Oswego Health Vice President of Human Resources Marquand Brown said the agency is proud to help create new educational opportunities for students as they prepare for careers in healthcare.
“Oswego Health is proud to be a partner as we see this as an investment in our community and future,” said Brown. “We hope this experience and opportunity will inspire students to enter the profession and hopefully choose to remain local to provide care.”
The Information Technology program is now completing its third year, and Fulton district junior Madison Clark said the program has been a great opportunity to prepare for her eventual career goal of working at NASA.

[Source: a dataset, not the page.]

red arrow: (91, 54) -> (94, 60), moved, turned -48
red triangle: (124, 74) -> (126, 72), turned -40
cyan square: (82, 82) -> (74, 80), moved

“It’s definitely helped me a lot. It’s completely free — you just have to give your time and your effort. Having the chance to work with the teachers at Cayuga and in the Fulton district has been wonderful,” she said. “It’s an amazing program, anyone who can take it should take it.”
G. Ray Bodley High School Principal Donna Parkhurst said the school is proud to participate in the program and of the partnerships that support ECHS.
“These programs, along with our collaborations with college and workforce partners, have opened a variety of opportunities for our students,” said Parkhurst. “The ECHS experience brings meaning and purpose for meeting the NYS Graduation Requirements. It builds a career pathway starting in 9th grade.”
The Information Technology and Health Sciences programs accept approximately 25 incoming ninth-graders at the start of every academic year. Enrollment is based on several factors, including academic achievement, behavior and attendance. Student applicants will need to interview to enroll and must demonstrate an interest in the program.